We show outlier rejection curves using both prediction uncertainty as well as EVT based OOD recognition for the three network types trained on FashionMNIST in figure 2. Rejection rates for the variational approaches were computed using 100 approximate posterior samples to capture epistemic uncertainty. When looking at the prediction entropy, we can observe that a standard deep neural network classifier predicts over-confidently for all OOD data. While the EVT based approach alleviates this to a certain extent, the challenge of OOD detection still largely persists. Moving to one of the variational models increases the entropy of OOD datasets, although not to the point where a separation from statistically inlying data is possible. Here, the EVT approach fares much better in achieving such separation. Nevertheless, this separation is only consistent across a wide range of rejection priors with the inclusion of the joint generative model. This is particularly important since this rejection prior has to be determined based on the original inlying validation data, as we can assume no access to OOD data upfront. Notice how this choice impacts rejection rates of the joint generative model to a much lesser extent.
In addition we show the variational models of figure 2 panels (b) and (c) in figure 3 with 50 Monte Carlo dropout samples. We have observed no substantial further benefits with more samples. Although this sampling can be computationally prohibitively expensive, we have included this comparison to give a better impression of how distributions on a neural network’s weights can aid in capturing uncertainty. In fact, we can observe that in both cases the prediction entropy is further increased, albeit still suffers from the same challenge as outlined before. On the other hand, the EVT based approach profits similarly from MCD with the generative model still outperforming all other methods and achieving nearly perfect OOD detection.
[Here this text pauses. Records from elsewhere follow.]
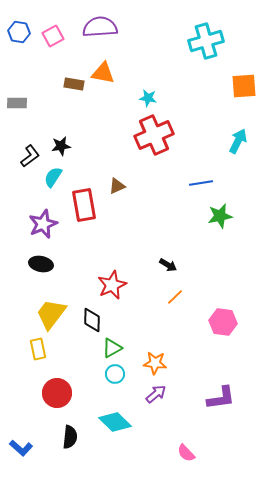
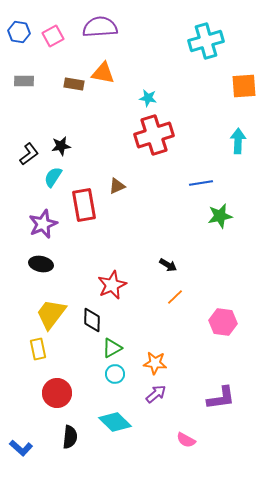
gray rectangle: moved 7 px right, 22 px up
red cross: rotated 6 degrees clockwise
cyan arrow: rotated 25 degrees counterclockwise
black L-shape: moved 1 px left, 2 px up
pink semicircle: moved 13 px up; rotated 18 degrees counterclockwise
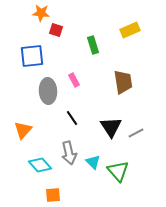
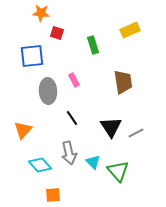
red square: moved 1 px right, 3 px down
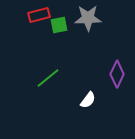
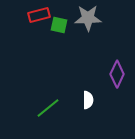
green square: rotated 24 degrees clockwise
green line: moved 30 px down
white semicircle: rotated 36 degrees counterclockwise
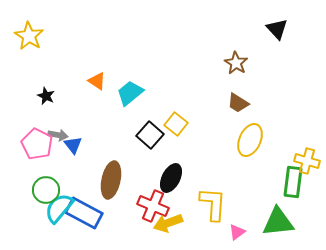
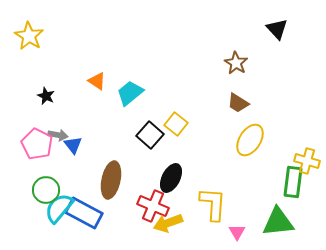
yellow ellipse: rotated 8 degrees clockwise
pink triangle: rotated 24 degrees counterclockwise
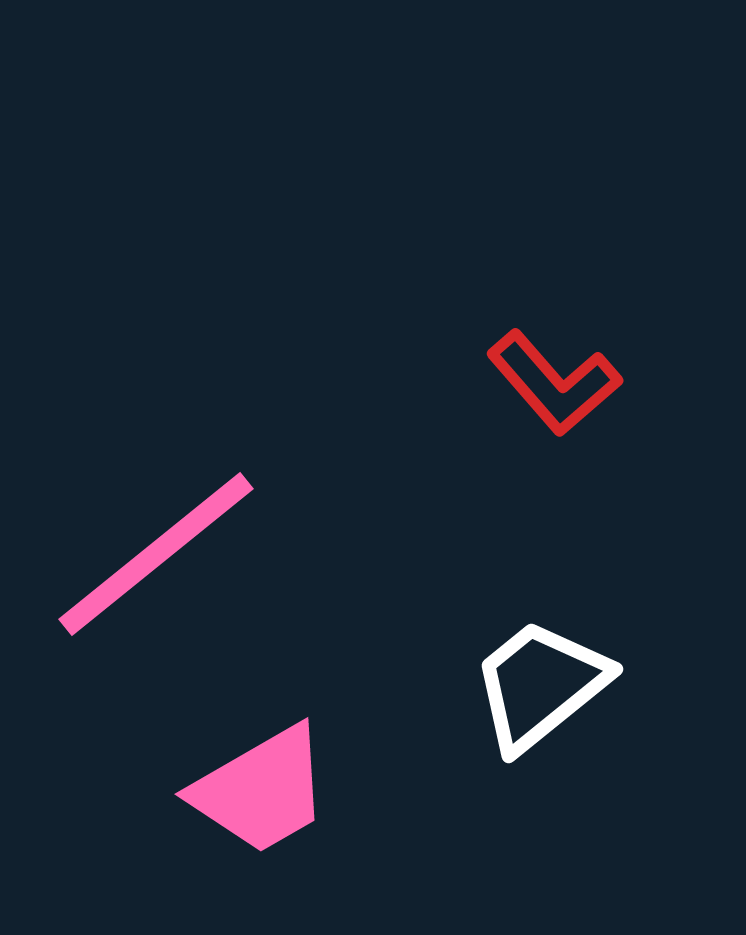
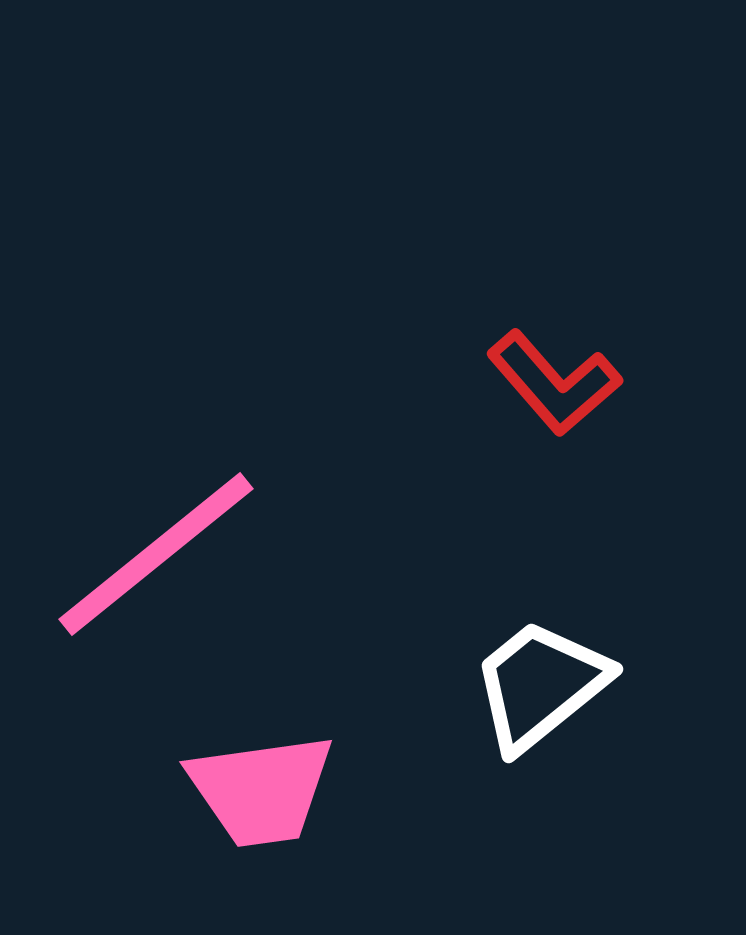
pink trapezoid: rotated 22 degrees clockwise
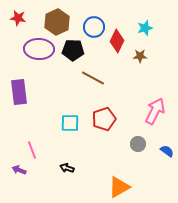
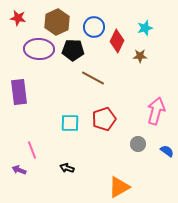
pink arrow: moved 1 px right; rotated 12 degrees counterclockwise
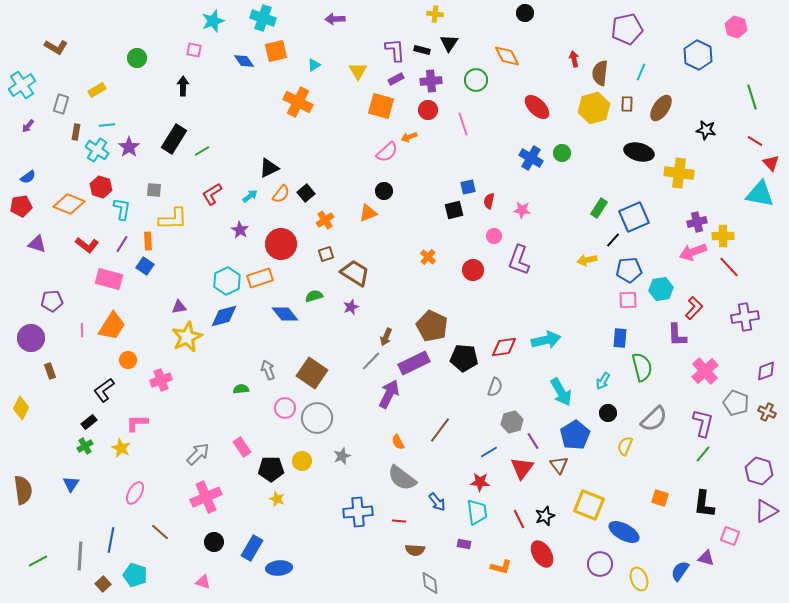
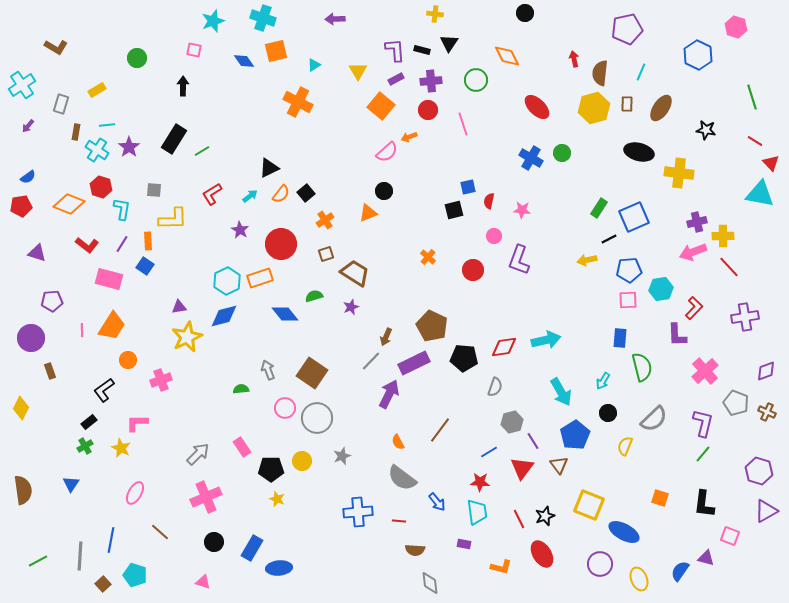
orange square at (381, 106): rotated 24 degrees clockwise
black line at (613, 240): moved 4 px left, 1 px up; rotated 21 degrees clockwise
purple triangle at (37, 244): moved 9 px down
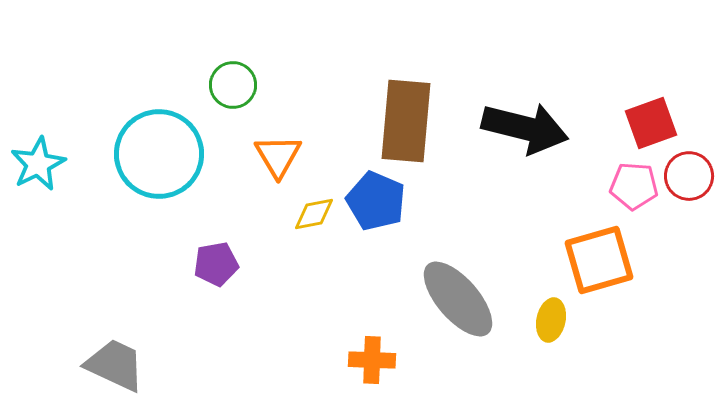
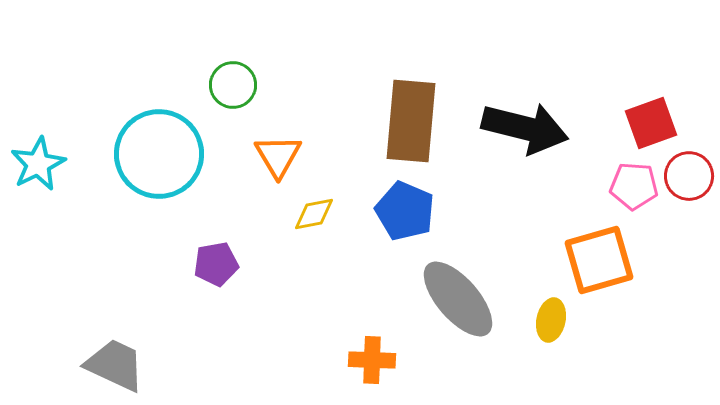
brown rectangle: moved 5 px right
blue pentagon: moved 29 px right, 10 px down
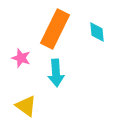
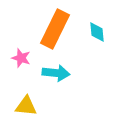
cyan arrow: rotated 80 degrees counterclockwise
yellow triangle: rotated 30 degrees counterclockwise
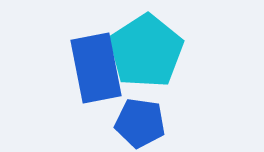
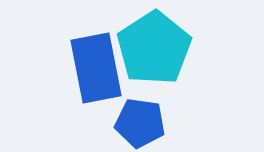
cyan pentagon: moved 8 px right, 3 px up
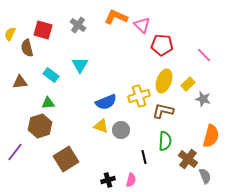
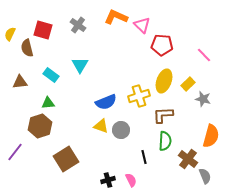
brown L-shape: moved 4 px down; rotated 15 degrees counterclockwise
pink semicircle: rotated 40 degrees counterclockwise
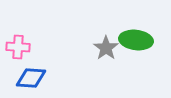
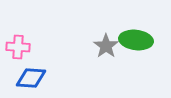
gray star: moved 2 px up
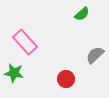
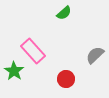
green semicircle: moved 18 px left, 1 px up
pink rectangle: moved 8 px right, 9 px down
green star: moved 2 px up; rotated 24 degrees clockwise
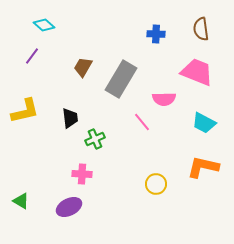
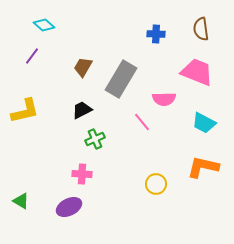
black trapezoid: moved 12 px right, 8 px up; rotated 110 degrees counterclockwise
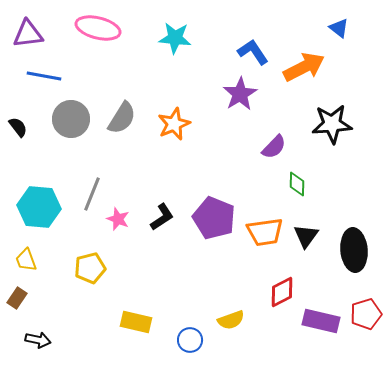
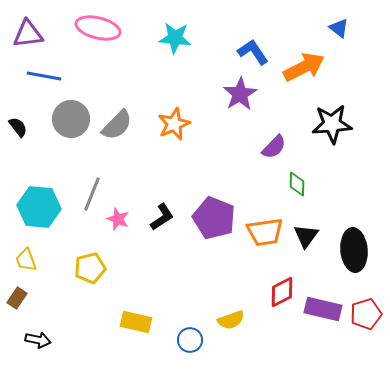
gray semicircle: moved 5 px left, 7 px down; rotated 12 degrees clockwise
purple rectangle: moved 2 px right, 12 px up
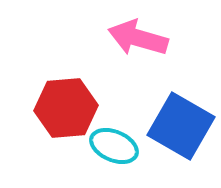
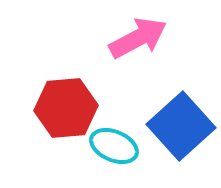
pink arrow: rotated 136 degrees clockwise
blue square: rotated 18 degrees clockwise
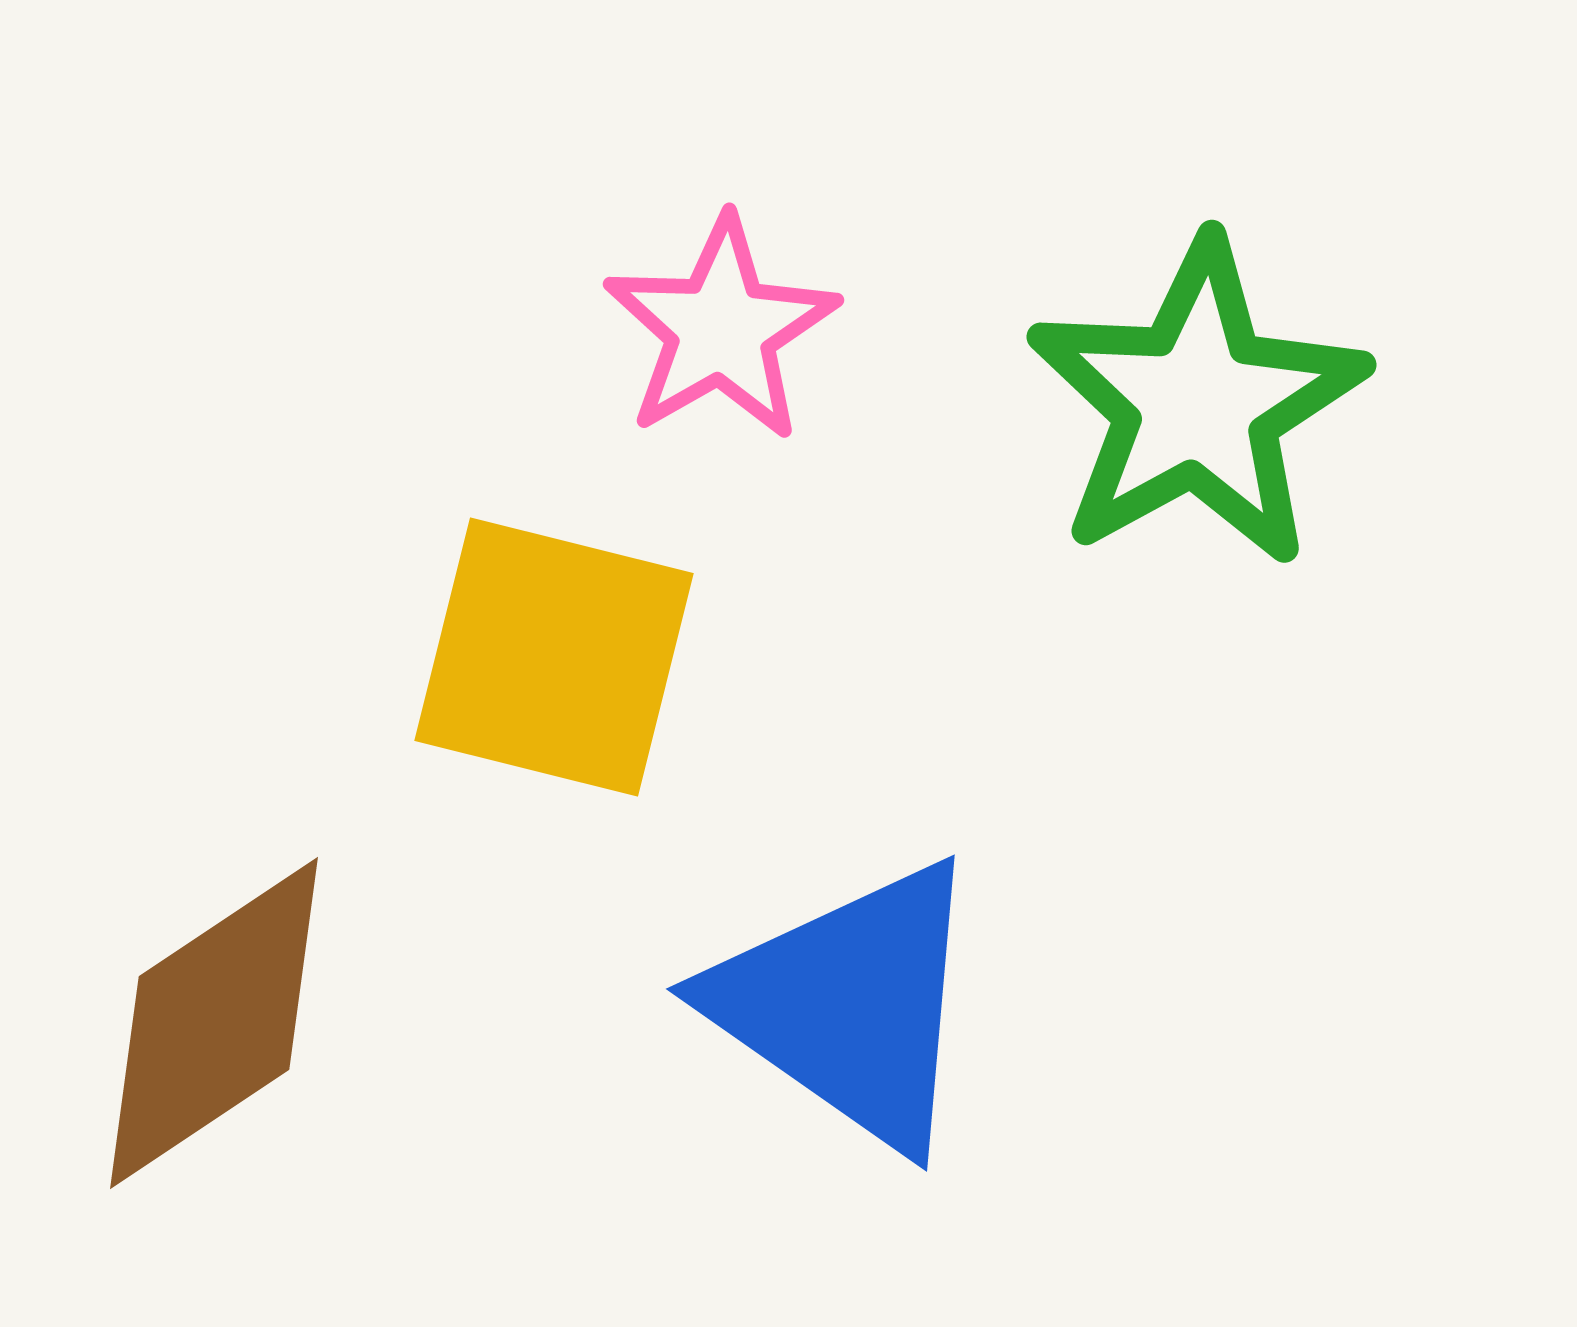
We have quantified these results in table 1, where we report the network test accuracy as well as the outlier rejection rate with rejection priors and entropy thresholds determined according to categorizing 95 % of the trained dataset’s validation data as inlying. For all values we can observe that capturing epistemic uncertainty with variational Bayes approaches improves upon a standard neural network classifier both slightly in test accuracy as well as in OOD detection. This improvement is further apparent when using the EVT approach that outperforms OOD detection with prediction uncertainty in all cases. Lastly, the joint generative model is apparent to improve the EVT based OOD detection as the posterior now also explicitly captures information about the data distribution .

4 Conclusion

We have provided an analysis of prediction uncertainty and EVT based out-of-distribution detection approaches for different model types and ways to estimate a model’s epistemic uncertainty. While further larger scale evaluation is necessary, our results allow for two observations. First, whereas OOD detection is difficult based on prediction values even when epistemic uncertainty is captured, EVT based open set recognition based on a latent model’s approximate posterior can offer a solution to a large degree. Second, we might require generative models for open set detection in classification, even if previous work has shown that generative approaches that only model the data distribution seem to fail to distinguish unseen from seen data [17].